State ex rel. Martin v. Doyle

38 Wis. 92 | Wis. | 1875

Ryan, C. J.

It is unnecessary to pass upon the grave questions suggested on the argument, whether the legislature had power to pass chapters 243 of 1878, and 152 of 1874, submitting the relator’s claim to the final arbitrament of commissioners, approved by the secretary of state, and making the amount of an appropriation of public money dependent on the determination of persons not constitutional officers; and how far such a submission is in conflict with sec. 27, art. IV of the constitution : or with sec. 2, art. VII (Att'y Gen. v. McDonald, 3 Wis., 805; Gough v. Dorsey, 27 id., 119); or with sec. 2, art. VI (State v. Hastings, 10 id., 525).

For, conceding the power of the legislature, there appears to us to be no doubt that the true construction of sec. 2 of the act of 1873 makes the report of the commissioners dependent for validity on the approval of the secretary of state, and does not authorize payment of the amount reported without such approval. The terms of the section are express and positive that, upon the filing of the report with the secretary, “ on his *99approval thereof, he shall draw his warrant,” etc. It is not claimed that the payment is authorized by any general statute, and, without the approval of the secretary, there is no authority for it in this act.

We can see no ground for holding that the act of 1874 dispenses with the secretary’s approval. .That act relates solely to the duty of the commissioners. If we could hold it as doing away with the secretary’s approval, we do not see how that could aid the relator. Eor the power to approve and to pay in the act of 1873, is so connected and dependent in terms, that a constructive repeal of part would appear to carry with it the whole. But there is no conflict between the two provisions, which are in entire harmony.

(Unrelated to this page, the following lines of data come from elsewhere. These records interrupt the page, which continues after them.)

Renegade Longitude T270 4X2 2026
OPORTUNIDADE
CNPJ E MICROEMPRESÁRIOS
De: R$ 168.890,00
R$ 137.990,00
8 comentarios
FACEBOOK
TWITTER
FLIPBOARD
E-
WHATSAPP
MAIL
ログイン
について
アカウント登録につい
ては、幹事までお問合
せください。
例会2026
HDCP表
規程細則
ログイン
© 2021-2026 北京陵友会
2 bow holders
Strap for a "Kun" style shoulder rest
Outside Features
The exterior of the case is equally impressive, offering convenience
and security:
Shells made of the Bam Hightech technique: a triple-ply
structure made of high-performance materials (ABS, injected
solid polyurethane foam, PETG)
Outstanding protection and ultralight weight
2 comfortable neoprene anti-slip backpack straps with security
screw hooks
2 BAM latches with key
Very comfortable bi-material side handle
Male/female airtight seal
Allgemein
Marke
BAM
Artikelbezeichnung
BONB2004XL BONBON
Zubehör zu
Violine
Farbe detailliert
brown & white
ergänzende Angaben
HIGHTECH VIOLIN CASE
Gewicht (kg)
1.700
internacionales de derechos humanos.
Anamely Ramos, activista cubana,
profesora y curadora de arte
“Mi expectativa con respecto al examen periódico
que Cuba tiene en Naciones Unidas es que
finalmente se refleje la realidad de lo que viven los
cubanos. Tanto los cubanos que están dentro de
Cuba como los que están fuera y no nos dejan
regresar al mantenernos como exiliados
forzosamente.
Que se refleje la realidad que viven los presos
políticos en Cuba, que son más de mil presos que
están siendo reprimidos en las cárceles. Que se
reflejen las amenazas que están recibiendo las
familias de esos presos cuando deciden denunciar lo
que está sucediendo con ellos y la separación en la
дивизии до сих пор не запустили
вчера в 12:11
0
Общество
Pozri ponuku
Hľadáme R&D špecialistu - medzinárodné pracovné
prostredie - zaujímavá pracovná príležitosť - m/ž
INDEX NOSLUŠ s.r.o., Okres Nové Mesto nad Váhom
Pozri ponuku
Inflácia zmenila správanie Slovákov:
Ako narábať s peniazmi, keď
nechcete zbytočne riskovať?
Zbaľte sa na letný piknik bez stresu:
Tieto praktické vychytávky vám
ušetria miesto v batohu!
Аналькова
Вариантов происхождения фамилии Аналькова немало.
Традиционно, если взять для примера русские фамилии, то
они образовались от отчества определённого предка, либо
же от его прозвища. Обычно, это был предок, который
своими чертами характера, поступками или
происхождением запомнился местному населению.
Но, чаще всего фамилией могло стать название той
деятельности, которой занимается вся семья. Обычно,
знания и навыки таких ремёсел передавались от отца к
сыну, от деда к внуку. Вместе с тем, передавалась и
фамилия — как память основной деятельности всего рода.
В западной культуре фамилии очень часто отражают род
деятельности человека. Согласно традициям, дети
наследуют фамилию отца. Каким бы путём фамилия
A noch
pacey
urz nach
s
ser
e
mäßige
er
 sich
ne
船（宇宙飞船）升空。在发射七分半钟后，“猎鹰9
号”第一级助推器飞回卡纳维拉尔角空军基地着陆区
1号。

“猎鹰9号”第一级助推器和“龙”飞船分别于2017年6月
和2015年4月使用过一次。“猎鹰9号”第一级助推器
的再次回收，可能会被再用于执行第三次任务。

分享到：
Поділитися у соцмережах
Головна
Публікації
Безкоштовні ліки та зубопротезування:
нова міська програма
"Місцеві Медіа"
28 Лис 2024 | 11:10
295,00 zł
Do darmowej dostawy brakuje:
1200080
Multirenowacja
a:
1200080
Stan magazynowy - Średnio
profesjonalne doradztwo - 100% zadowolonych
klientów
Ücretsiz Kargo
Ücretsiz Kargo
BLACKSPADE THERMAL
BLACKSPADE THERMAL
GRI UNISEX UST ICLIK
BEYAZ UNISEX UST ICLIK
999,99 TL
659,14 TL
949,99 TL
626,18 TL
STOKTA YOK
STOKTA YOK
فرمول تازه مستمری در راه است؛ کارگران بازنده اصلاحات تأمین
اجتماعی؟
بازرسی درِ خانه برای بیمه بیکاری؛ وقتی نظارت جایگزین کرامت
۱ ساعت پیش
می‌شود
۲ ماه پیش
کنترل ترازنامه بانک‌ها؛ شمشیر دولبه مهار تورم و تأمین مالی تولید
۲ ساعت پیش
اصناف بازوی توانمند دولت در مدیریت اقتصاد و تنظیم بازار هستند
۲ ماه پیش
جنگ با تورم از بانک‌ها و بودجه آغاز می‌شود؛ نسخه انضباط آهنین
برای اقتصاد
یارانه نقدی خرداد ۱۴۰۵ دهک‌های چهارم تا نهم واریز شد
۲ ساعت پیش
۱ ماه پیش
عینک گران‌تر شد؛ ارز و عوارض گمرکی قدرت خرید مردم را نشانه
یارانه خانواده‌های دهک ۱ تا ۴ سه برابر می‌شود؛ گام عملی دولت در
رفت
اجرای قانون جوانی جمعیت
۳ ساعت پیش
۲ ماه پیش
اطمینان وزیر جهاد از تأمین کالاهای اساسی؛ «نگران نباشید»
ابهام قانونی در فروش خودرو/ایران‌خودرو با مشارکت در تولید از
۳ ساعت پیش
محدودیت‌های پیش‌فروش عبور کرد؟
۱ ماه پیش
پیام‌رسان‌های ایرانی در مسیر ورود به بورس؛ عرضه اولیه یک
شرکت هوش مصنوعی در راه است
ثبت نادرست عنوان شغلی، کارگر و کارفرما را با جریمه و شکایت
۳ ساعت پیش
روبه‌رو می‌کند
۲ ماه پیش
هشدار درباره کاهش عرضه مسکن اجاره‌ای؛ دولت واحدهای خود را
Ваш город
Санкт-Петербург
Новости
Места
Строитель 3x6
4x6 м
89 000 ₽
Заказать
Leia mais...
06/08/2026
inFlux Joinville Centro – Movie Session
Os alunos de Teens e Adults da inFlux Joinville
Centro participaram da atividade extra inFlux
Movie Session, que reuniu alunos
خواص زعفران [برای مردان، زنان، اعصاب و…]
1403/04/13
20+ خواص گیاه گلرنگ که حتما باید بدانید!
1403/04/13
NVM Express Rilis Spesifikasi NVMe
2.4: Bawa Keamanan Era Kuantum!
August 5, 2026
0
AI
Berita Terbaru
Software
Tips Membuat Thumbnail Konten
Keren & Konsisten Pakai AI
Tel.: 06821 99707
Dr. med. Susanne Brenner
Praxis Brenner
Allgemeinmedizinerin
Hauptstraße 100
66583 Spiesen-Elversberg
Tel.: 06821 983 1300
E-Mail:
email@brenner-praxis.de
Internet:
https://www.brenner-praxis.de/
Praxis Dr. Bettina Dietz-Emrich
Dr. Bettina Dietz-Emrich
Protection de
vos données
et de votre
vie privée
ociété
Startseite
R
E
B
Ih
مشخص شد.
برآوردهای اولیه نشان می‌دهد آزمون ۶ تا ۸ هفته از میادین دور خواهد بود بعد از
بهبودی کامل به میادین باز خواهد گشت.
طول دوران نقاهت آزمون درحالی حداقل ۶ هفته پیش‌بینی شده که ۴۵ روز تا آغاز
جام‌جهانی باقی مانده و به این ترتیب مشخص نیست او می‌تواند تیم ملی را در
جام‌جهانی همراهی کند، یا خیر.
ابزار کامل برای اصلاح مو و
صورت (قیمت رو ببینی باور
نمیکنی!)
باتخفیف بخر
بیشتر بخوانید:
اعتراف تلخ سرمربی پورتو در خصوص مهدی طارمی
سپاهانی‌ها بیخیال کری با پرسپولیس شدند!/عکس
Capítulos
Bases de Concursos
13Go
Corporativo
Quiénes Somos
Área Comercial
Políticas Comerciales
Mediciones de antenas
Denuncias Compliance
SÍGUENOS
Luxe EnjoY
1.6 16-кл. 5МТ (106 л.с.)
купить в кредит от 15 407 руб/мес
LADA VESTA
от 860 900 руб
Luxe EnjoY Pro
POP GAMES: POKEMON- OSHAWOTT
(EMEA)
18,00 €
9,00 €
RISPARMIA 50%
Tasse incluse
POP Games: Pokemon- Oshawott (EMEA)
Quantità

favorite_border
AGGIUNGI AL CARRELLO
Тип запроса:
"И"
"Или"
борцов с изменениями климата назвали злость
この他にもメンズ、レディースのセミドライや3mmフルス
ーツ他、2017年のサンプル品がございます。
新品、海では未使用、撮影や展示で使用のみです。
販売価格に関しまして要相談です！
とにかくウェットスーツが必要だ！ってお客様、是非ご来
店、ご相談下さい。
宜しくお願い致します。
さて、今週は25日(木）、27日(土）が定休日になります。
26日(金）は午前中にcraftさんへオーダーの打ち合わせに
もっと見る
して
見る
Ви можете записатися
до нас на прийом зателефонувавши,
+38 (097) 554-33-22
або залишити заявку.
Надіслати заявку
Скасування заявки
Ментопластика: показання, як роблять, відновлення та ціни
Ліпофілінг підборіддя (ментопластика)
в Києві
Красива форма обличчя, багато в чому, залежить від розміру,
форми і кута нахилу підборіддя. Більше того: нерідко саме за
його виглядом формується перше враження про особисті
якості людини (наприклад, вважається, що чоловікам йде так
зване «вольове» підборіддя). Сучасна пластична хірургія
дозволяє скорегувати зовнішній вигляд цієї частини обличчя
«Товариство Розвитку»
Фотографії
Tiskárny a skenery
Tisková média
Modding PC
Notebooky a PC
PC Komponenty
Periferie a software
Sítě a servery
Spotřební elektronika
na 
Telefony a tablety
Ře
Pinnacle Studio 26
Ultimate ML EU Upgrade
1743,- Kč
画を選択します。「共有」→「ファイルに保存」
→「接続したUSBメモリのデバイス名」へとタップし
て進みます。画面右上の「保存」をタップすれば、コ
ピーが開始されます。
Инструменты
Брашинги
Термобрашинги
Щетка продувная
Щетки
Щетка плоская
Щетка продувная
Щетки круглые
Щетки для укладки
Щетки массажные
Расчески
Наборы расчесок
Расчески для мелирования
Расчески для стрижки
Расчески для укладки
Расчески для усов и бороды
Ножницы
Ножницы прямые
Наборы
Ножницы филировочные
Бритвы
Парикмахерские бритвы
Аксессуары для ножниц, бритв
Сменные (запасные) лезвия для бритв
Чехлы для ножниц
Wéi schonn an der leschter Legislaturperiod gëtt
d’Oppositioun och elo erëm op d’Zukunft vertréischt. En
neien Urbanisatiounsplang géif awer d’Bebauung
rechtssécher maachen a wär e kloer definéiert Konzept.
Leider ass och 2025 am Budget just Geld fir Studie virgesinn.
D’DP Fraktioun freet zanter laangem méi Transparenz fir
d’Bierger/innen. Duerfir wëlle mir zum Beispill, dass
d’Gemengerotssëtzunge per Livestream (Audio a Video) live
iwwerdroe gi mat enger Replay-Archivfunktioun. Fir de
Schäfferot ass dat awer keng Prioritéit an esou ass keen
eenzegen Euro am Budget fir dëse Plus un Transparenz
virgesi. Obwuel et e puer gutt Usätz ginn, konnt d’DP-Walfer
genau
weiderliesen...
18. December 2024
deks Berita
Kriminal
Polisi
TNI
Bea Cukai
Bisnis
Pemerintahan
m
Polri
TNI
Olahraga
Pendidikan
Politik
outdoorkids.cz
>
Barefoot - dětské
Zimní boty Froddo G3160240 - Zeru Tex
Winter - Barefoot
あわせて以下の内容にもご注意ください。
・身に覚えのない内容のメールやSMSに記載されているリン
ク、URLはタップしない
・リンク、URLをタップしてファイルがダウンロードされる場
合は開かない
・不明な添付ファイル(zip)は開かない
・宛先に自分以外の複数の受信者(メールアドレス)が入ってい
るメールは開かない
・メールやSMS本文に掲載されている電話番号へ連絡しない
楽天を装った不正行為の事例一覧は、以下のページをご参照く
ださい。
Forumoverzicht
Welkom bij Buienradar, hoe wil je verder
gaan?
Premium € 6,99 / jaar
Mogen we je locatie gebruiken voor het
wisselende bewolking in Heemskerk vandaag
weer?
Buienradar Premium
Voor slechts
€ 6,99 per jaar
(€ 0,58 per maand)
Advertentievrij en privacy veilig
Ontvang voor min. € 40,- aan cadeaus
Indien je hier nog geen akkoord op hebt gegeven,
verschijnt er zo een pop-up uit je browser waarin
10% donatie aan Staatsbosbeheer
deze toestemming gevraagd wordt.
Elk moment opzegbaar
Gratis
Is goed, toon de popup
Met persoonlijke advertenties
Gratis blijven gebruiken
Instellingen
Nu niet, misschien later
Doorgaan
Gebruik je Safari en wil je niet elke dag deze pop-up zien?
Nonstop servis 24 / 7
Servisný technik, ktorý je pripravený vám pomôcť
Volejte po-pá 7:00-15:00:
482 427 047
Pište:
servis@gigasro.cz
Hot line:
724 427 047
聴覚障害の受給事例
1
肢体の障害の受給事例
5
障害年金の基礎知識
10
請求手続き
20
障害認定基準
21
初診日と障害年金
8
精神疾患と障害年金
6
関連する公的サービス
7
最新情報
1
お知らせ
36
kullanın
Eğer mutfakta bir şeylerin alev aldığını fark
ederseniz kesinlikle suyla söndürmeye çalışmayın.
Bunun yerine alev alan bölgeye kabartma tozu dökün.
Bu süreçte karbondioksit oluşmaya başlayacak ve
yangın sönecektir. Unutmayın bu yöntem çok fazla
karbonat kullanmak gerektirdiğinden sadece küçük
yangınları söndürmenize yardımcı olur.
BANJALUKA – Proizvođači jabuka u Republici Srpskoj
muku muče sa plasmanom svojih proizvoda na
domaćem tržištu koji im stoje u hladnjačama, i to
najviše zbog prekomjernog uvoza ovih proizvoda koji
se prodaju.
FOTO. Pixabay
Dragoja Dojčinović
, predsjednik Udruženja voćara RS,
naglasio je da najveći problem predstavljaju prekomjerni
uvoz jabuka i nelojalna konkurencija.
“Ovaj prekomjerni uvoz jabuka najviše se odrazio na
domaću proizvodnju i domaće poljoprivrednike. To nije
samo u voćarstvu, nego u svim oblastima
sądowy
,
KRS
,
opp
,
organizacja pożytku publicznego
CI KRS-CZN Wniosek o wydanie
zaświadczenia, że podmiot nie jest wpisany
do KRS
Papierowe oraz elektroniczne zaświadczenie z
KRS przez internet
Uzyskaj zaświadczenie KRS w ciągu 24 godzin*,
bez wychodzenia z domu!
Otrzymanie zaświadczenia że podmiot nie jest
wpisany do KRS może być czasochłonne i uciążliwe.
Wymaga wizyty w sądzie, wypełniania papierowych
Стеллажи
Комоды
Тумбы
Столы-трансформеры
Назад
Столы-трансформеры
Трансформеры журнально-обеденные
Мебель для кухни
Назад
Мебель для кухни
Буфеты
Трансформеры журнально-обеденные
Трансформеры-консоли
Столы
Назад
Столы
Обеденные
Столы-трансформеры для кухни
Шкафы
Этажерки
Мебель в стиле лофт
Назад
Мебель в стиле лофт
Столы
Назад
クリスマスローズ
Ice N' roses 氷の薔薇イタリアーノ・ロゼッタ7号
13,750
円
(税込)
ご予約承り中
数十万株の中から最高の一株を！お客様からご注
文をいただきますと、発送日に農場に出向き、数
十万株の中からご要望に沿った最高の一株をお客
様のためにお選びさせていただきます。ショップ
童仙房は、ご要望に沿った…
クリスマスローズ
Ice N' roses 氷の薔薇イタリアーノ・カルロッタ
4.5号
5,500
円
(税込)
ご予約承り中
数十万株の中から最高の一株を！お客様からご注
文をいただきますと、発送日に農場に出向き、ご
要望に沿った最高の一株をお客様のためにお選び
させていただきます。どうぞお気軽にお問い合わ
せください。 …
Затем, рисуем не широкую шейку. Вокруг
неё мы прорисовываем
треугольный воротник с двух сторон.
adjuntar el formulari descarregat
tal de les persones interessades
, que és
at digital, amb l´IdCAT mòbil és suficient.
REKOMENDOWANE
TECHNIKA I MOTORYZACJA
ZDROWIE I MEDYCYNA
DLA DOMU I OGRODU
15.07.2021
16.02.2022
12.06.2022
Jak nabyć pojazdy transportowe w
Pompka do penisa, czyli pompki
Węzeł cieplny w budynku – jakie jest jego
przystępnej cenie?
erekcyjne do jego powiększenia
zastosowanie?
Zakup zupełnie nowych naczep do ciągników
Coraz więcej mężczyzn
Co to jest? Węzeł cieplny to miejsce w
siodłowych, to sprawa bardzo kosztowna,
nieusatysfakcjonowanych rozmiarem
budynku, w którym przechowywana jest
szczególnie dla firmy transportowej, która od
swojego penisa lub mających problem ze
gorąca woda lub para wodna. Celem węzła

It was argued for the relator, that the approval required by the act is merely formal, giving the secretary no discretion; that the legislature had provided for the liquidation of the amount otherwise ; and that, when so liquidated, it was oh the footing of a sum certain appropriated by law, which it was the duty of the secretary, without discretion, to audit. We cannot bring ourselves to believe that the legislature so intended. In practice, the secretary audits all appropriations, which _ are paid only on his warrant. But the legislature does not, therefore, mate positive and specific appropriations subject in terms to his approval. Such language is not usual; and when used, it must be with a purpose, to which it is our duty to give effect. It must be intended to mean something more than mere form. And it appears to us that the intention is not far to seek. Here was, to say the least, an unusual and dangerous mode of appropriation. It seems wise to have made it subject to the discretion of the auditing officer of the state. And we cannot but hold that, in providing for his approval as a condition of payment, the legislature intended, for the protection of the state, to confer upon that officer power to control the payment, by his approval or disapproval of the amount reported. *100The secretary approved the report as to part of the amount, and refused to approve it as to other part. Whether or not he mistook his power in doing this, certain it is that he could not bind the state beyond his actual approval. His approval of part cannot operate against the state as an approval of the whole, or bar the state from insisting on his refusal to approve the rest. The part approved has been paid. The part of which we are asked to enforce payment by this wfit, has not been approved. We surely cannot compel the secretary to pay against his disapproval what is in terms payable only' on his approval.

For these reasons, the motion to quash the alternative writ must prevail.

By the Court. — Motion granted, and writ quashed.